(Dataset entries)

····················

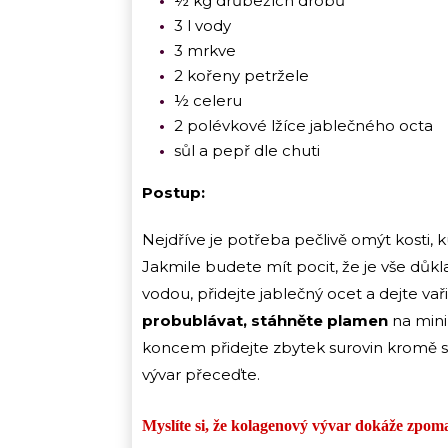
½ kg drůbežích drobů
3 l vody
3 mrkve
2 kořeny petržele
½ celeru
2 polévkové lžíce jablečného octa
sůl a pepř dle chuti
Postup:
Nejdříve je potřeba pečlivě omýt kosti, 
Jakmile budete mít pocit, že je vše důkl
vodou, přidejte jablečný ocet a dejte va
probublávat, stáhněte plamen
na mini
koncem přidejte zbytek surovin kromě so
vývar přeceďte.
Myslíte si, že kolagenový vývar dokáže zpoma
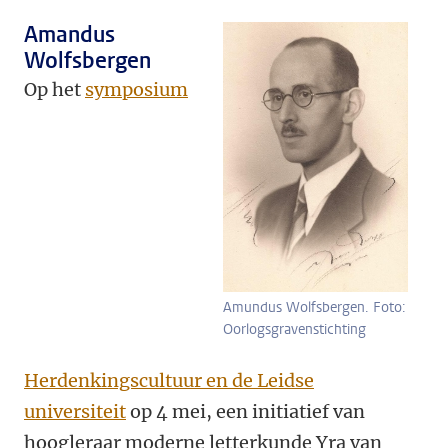
Amandus
Wolfsbergen
Op het
symposium
Amundus Wolfsbergen. Foto:
Oorlogsgravenstichting
Herdenkingscultuur en de Leidse
universiteit
op 4 mei, een initiatief van
hoogleraar moderne letterkunde Yra van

····················

In the data above, which lines include "Wolfsbergen"? Return those lines.

**Written response:**
Wolfsbergen
Amundus Wolfsbergen. Foto:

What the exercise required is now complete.